2. Since u1 + vj = cij for occupied cells in row 1, then v1 = 24, v2 = 30.
3. Since ui + v2 = ci2 for occupied cells in column 2, then u2 + 30 = 40, or u2 =
10.
4. Since u2 + vj = c2j for occupied cells in row 2, then 10 + v3 = 42 or v3 = 32;
and, 10 + v4 = 0 or v4 = -10.
Iteration 2
Calculate the reduced costs (circled numbers on the previous slide) by cij - ui - vj.

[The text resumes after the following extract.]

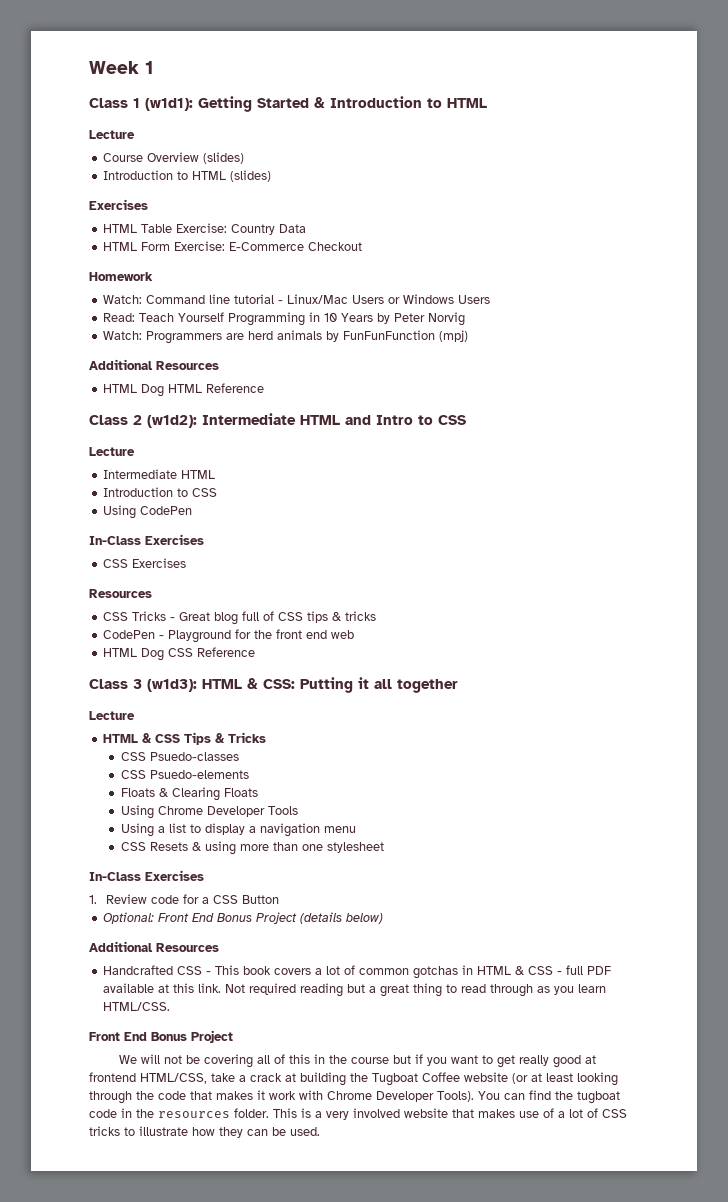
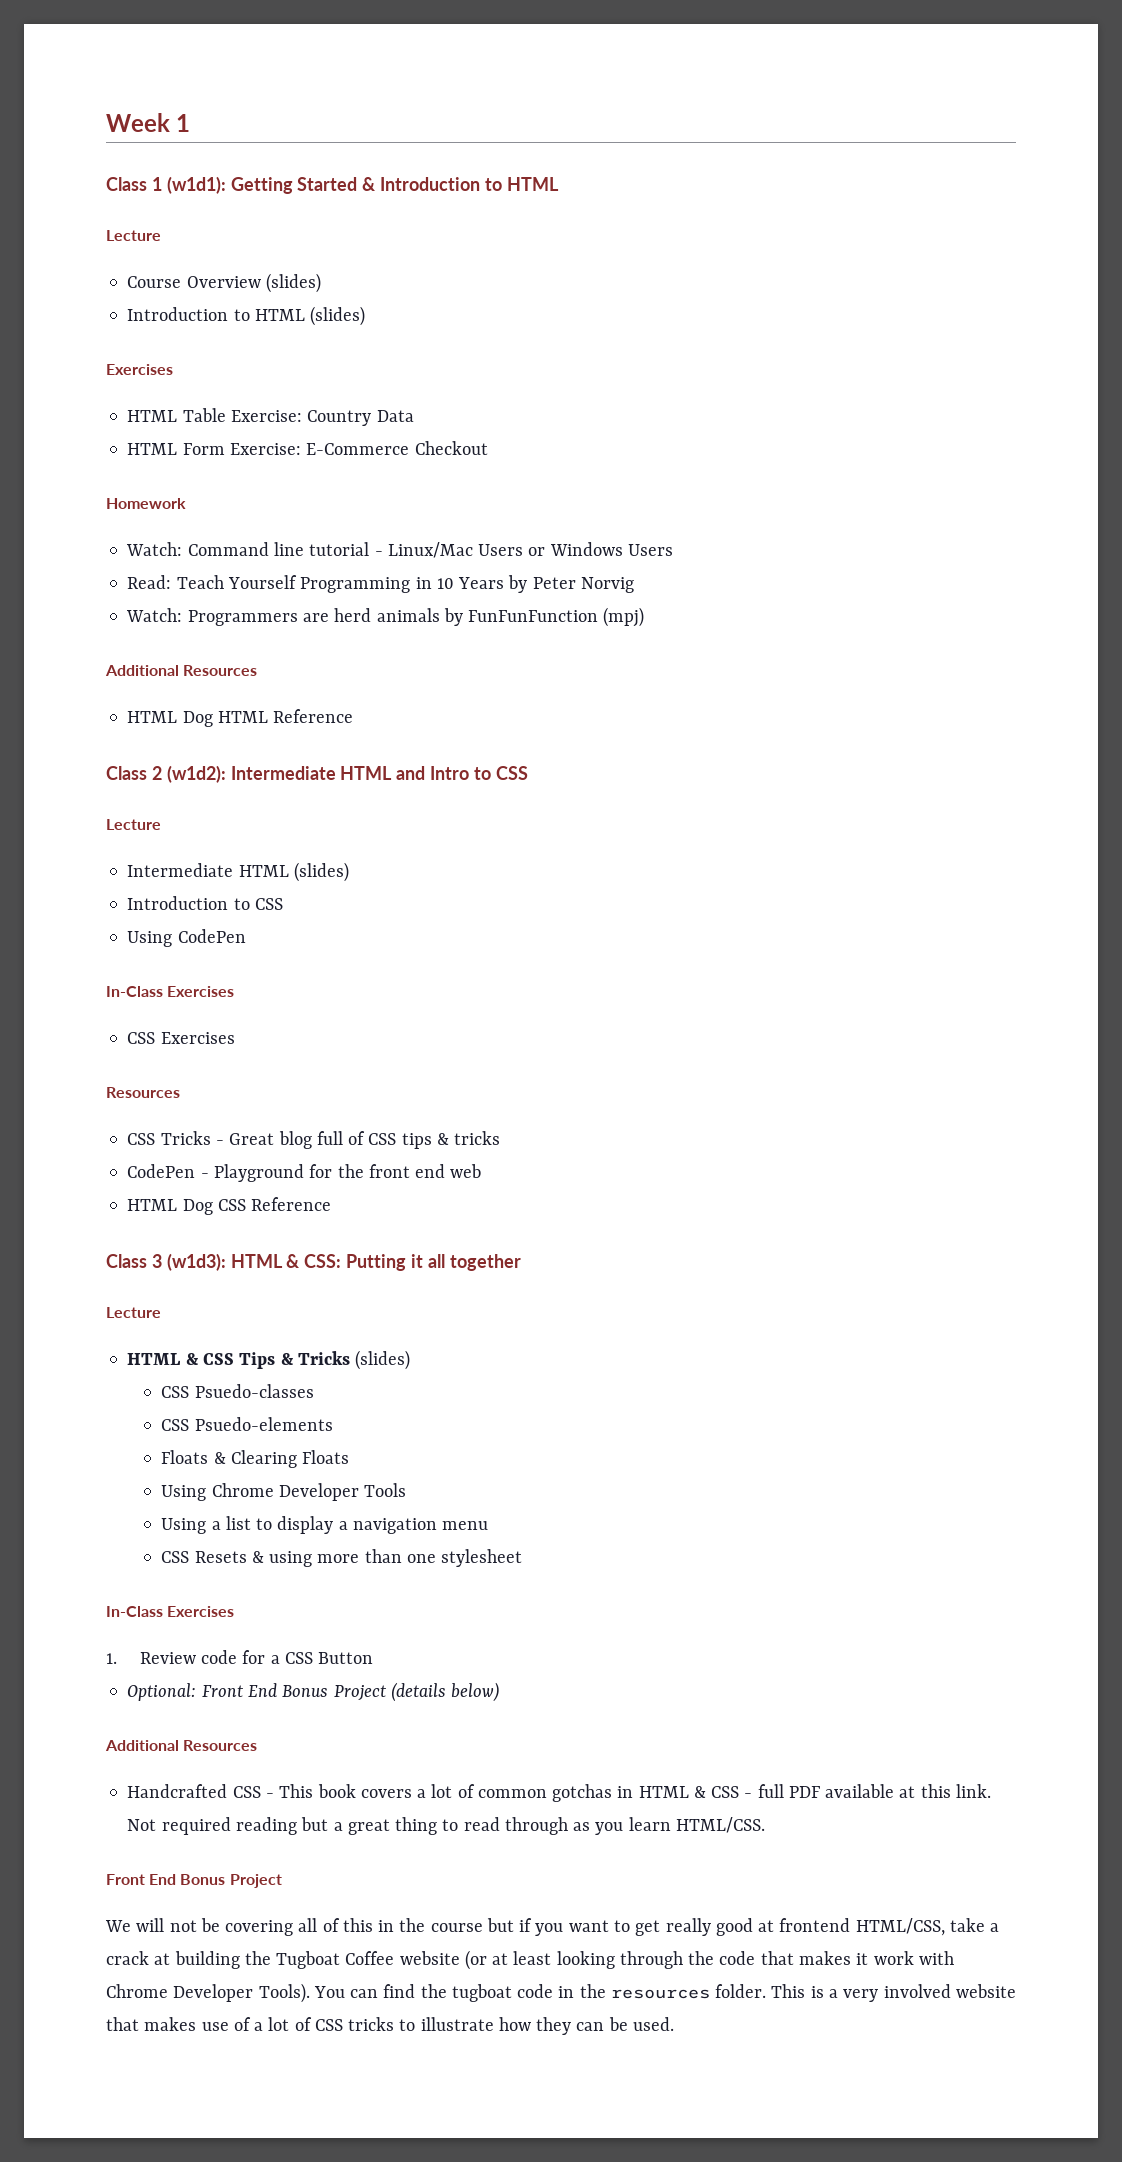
(216, 474) none -> [293,862,349,882] (slides)
(267, 737) none -> [355,1350,411,1370] (slides)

Unoccupied Cell Reduced Cost (1,3) 40 - 0 - 32 = 8 (1,4) 0 - 0 - (-10) = 10 (2,1) 30 - 10 - 24 = -4
The most negative reduced cost is = -4 determined by x21. The stepping stone path for this cell is (2,1),(1,1),(1,2),(2,2). The allocations in the subtraction cells are 25 and 20 respectively. Thus the new solution is obtained by reallocating 20 on the stepping stone path. Thus for the next tableau:
x21 = 0 + 20 = 20 (0 is its current allocation)
x11 = 25 - 20 = 5
x12 = 25 + 20 = 45
x22 = 20 - 20 = 0 (blank for the next tableau)
The other occupied cells remain the same.
1. Set u1 = 0
2. Since u1 + vj = c1j for occupied cells in row 1, then v1 = 24 and v2 = 30.
3. Since ui + v1 = ci1 for occupied cells in column 2, then u2 + 24 = 30 or u2 =6.
4. Since u2 + vj = c2j for occupied cells in row 2, then 6 + v3 = 42 or v3 = 36, and 6 + v4 = 0 or v4 = -6.
Iteration 3
Calculate the reduced costs (circled numbers on the previous slide) by cij - ui - vj.
Unoccupied Cell Reduced Cost
(1,3) | 40 - 0 - 36 = | 4 |
(1,4) | 0 - 0 - (-6) = | 6 |
(2,2) | 40 - 6 - 30 = | 4 |
Since all the reduced costs are non-negative, this is the optimal tableau.